Transit union under pressure across central Ontario

Showdown at Toronto Transit Commission seems inevitable

Three Amalgamated Transit Union (ATU) locals in and around Toronto find themselves in very different situations this weekend: one has ratified, one may go on strike and one may be seeing its right to strike evaporate.

In Guelph, 183 employees of Guelph Transit ratified an agreement by 60 per cent on January 30 and the city followed on February 7. The contract runs for three years from July 1, 2010 and provides 1.25 per cent in January and 1.5 per cent in July of 2011 and 2012, and a final 1.25 per cent in January of 2013. Modest improvements to benefits are also made.

In York Region, 150 drivers have a Monday strike deadline against Veolia Transportation Services, which operates the local portion of the VIVA transit system. The union’s demands include wages, which they claim are up to 30 per cent less than in neighbouring regional transit systems, and sick days.

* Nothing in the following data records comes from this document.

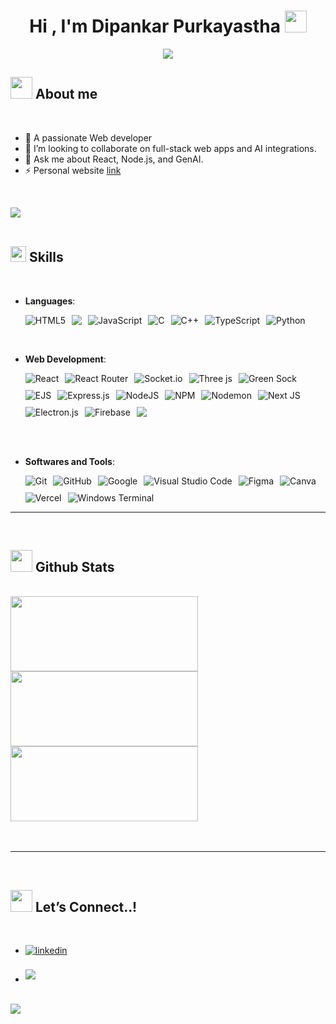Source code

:   <h1 align="center"><b>Hi , I'm Dipankar Purkayastha </b><img src="https://media.giphy.com/media/hvRJCLFzcasrR4ia7z/giphy.gif" width="35"></h1>
<!--  -->
<p align="center">
  <a href="https://github.com/DenverCoder1/readme-typing-svg"><img src="https://readme-typing-svg.herokuapp.com?font=Time+New+Roman&amp;color=cyan&amp;size=30&amp;center=true&amp;vCenter=true&amp;width=600&amp;height=40&amp;lines=Web+Developer,;Computer+Science+Graduate,;Active+Learner/Researcher,;Love+to+learn+new+stuffs.."></a>
</p>
<h2 id="-about-me"><img src="https://media3.giphy.com/media/v1.Y2lkPTc5MGI3NjExYnhmbXRuZG93bXlwZGJvY2thbmtraW45emJla2J3MnN5b2pidmd4OSZlcD12MV9pbnRlcm5hbF9naWZfYnlfaWQmY3Q9cw/JBSQu6cuMoBZMC6daR/giphy.gif" width="35"> <strong>About me</strong></h2>
<br>
<ul>
<li>🔭 A passionate Web developer</li>
<li>👯 I’m looking to collaborate on full-stack web apps and AI integrations.</li>
<li>💬 Ask me about React, Node.js, and GenAI.</li>
<li>⚡ Personal website <a href="https://dipankarpurkayastha.vercel.app/" target="_blank">link</a></li>
</ul>
<p><br></p>
<p><img src="https://user-images.githubusercontent.com/73097560/115834477-dbab4500-a447-11eb-908a-139a6edaec5c.gif"><br><br></p>
<h2 id="-skills"><img src="https://media2.giphy.com/media/QssGEmpkyEOhBCb7e1/giphy.gif?cid=ecf05e47a0n3gi1bfqntqmob8g9aid1oyj2wr3ds3mg700bl&amp;rid=giphy.gif" width="25"><b> Skills</b></h2>
<br>
<p align="center">
</p><ul>
<li>
<p><strong>Languages</strong>:</p>
<div style="display: flex; flex-wrap: wrap; gap: 10px;"><img src="https://img.shields.io/badge/html5-%23E34F26.svg?style=for-the-badge&amp;logo=html5&amp;logoColor=white" alt="HTML5">
<img src="https://img.shields.io/badge/css3-%231572B6.svg?style=for-the-badge&amp;logo=css3&amp;logoColor=white">
<img src="https://img.shields.io/badge/javascript-%23323330.svg?style=for-the-badge&amp;logo=javascript&amp;logoColor=%23F7DF1E" alt="JavaScript">
<img src="https://img.shields.io/badge/c-%2300599C.svg?style=for-the-badge&amp;logo=c&amp;logoColor=white" alt="C">
<img src="https://img.shields.io/badge/c++-%2300599C.svg?style=for-the-badge&amp;logo=c%2B%2B&amp;logoColor=white" alt="C++">
<img src="https://img.shields.io/badge/typescript-%23007ACC.svg?style=for-the-badge&amp;logo=typescript&amp;logoColor=white" alt="TypeScript">
<img src="https://img.shields.io/badge/python-3670A0?style=for-the-badge&amp;logo=python&amp;logoColor=ffdd54" alt="Python"></div>
</li>
</ul>
<br>   
<ul>
<li>
<p><strong>Web Development</strong>:</p>
<div style="display: flex; flex-wrap: wrap; gap: 10px;">
<img src="https://img.shields.io/badge/react-%2320232a.svg?style=for-the-badge&amp;logo=react&amp;logoColor=%2361DAFB" alt="React">
<img src="https://img.shields.io/badge/React_Router-CA4245?style=for-the-badge&amp;logo=react-router&amp;logoColor=white" alt="React Router">
<img src="https://img.shields.io/badge/Socket.io-black?style=for-the-badge&amp;logo=socket.io&amp;badgeColor=010101" alt="Socket.io">
<img src="https://img.shields.io/badge/threejs-black?style=for-the-badge&amp;logo=three.js&amp;logoColor=white" alt="Three js">
<img src="https://img.shields.io/badge/green%20sock-88CE02?style=for-the-badge&amp;logo=greensock&amp;logoColor=white" alt="Green Sock">
<img src="https://img.shields.io/badge/ejs-%23B4CA65.svg?style=for-the-badge&amp;logo=ejs&amp;logoColor=black" alt="EJS">
<img src="https://img.shields.io/badge/express.js-%23404d59.svg?style=for-the-badge&amp;logo=express&amp;logoColor=%2361DAFB" alt="Express.js">
<img src="https://img.shields.io/badge/node.js-6DA55F?style=for-the-badge&amp;logo=node.js&amp;logoColor=white" alt="NodeJS">
<img src="https://img.shields.io/badge/NPM-%23CB3837.svg?style=for-the-badge&amp;logo=npm&amp;logoColor=white" alt="NPM">
<img src="https://img.shields.io/badge/NODEMON-%23323330.svg?style=for-the-badge&amp;logo=nodemon&amp;logoColor=%BBDEAD" alt="Nodemon">
<img src="https://img.shields.io/badge/Next-black?style=for-the-badge&amp;logo=next.js&amp;logoColor=white" alt="Next JS">
<img src="https://img.shields.io/badge/Electron-191970?style=for-the-badge&amp;logo=Electron&amp;logoColor=white" alt="Electron.js">
<img src="https://img.shields.io/badge/firebase-a08021?style=for-the-badge&amp;logo=firebase&amp;logoColor=ffcd34" alt="Firebase">
<img src="https://img.shields.io/badge/postgres-%23316192.svg?style=for-the-badge&logo=postgresql&logoColor=white"></div>
</li>
</ul>
<br>
<br>
<ul>
<li>
<p><strong>Softwares and Tools</strong>:</p>
<div style="display: flex; flex-wrap: wrap; gap: 10px;"><img src="https://img.shields.io/badge/git-%23F05033.svg?style=for-the-badge&amp;logo=git&amp;logoColor=white" alt="Git">
<img src="https://img.shields.io/badge/github-%23121011.svg?style=for-the-badge&amp;logo=github&amp;logoColor=white" alt="GitHub">
<img src="https://img.shields.io/badge/google-%234285F4.svg?style=for-the-badge&amp;logo=google&amp;logoColor=white" alt="Google">
<img src="https://img.shields.io/badge/Visual%20Studio%20Code-0078d7.svg?style=for-the-badge&amp;logo=visual-studio-code&amp;logoColor=white" alt="Visual Studio Code">
<img src="https://img.shields.io/badge/figma-%23F24E1E.svg?style=for-the-badge&amp;logo=figma&amp;logoColor=white" alt="Figma">
<img src="https://img.shields.io/badge/Canva-%2300C4CC.svg?style=for-the-badge&amp;logo=Canva&amp;logoColor=white" alt="Canva">
<img src="https://img.shields.io/badge/vercel-%23000000.svg?style=for-the-badge&amp;logo=vercel&amp;logoColor=white" alt="Vercel">
<img src="https://img.shields.io/badge/Windows%20Terminal-%234D4D4D.svg?style=for-the-badge&amp;logo=windows-terminal&amp;logoColor=white" alt="Windows Terminal"></div>
</li>
</ul>
<p></p>
<hr>
<br>
<h2 id="-github-stats"><img src="https://media.giphy.com/media/iY8CRBdQXODJSCERIr/giphy.gif" width="35"><b> Github Stats </b></h2>
<br>
<div style="display:flex; flex-wrap: wrap; gap: 20px">
<a href="https://github.com/aimless-coder/">
  <img src="https://github-readme-stats.vercel.app/api/top-langs/?username=aimless-coder&amp;theme=radical&amp;hide_border=false&amp;include_all_commits=false&amp;count_private=false&amp;layout=compact" height="120" width="300">
<img src="https://github-readme-streak-stats.herokuapp.com/?user=aimless-coder&amp;theme=radical&amp;hide_border=false" height="120" width="300">
  <img src="https://github-readme-stats.vercel.app/api?username=aimless-coder&amp;theme=radical&amp;hide_border=false&amp;include_all_commits=false&amp;count_private=false" height="120" width="300">

</a>
</div>
<br>
<br>
<hr>
<br>
<h2 id="-lets-connect"><img src="https://media1.giphy.com/media/v1.Y2lkPTc5MGI3NjExdzdnN3hxcnA0Z3Jsd3dvNXNvNWRoeDRvZDRhb3psa2dlYTdiajl1bSZlcD12MV9pbnRlcm5hbF9naWZfYnlfaWQmY3Q9cw/se6QSoA9i3SnuqOBrm/giphy.gif" width="35"><b> Let’s Connect..!</b></h2>
<br>
<div align="left">
<ul>
<li>
<a href="www.linkedin.com/in/dipankarpurkayastha">
<img src="https://img.shields.io/badge/linkedin:  dipankarpurkayastha-%2300acee.svg?color=405DE6&amp;style=for-the-badge&amp;logo=linkedin&amp;logoColor=white" alt="linkedin" style="margin-bottom: 5px;">
</a>
</li>
<br>
<li>
<a href="mailto:dipankarpurkayastha1@gmail.com" target="_blank">
<img src="https://img.shields.io/badge/gmail:  dipankarpurkayastha1-%23EA4335.svg?style=for-the-badge&amp;logo=gmail&amp;logoColor=white" t="mail" style="margin-bottom: 5px;">
</a>
</li>
</ul>
</div>
<br>
<img src="https://user-images.githubusercontent.com/73097560/115834477-dbab4500-a447-11eb-908a-139a6edaec5c.gif">
<br>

And, on February 10, the Toronto Transit Commission rejected the ATU’s no-strike offer for negotiations to renew a collective agreement expiring on March 31. Instead, the TTC is demanding that the union voluntarily give up its right to strike permanently.

A bill to declare the TTC an essential service could be introduced in the Legislature as soon as February 22. The ATU’s stated purpose in making the no-strike offer is to allow full debate on the bill, something they argue could not happen if it was forced through before the contract expiry.

ATU Local 113 president Bob Kinnear reacted to the move angrily, calling it “intentionally provocative.” “The City’s position is unreasonable in the extreme and they know it.”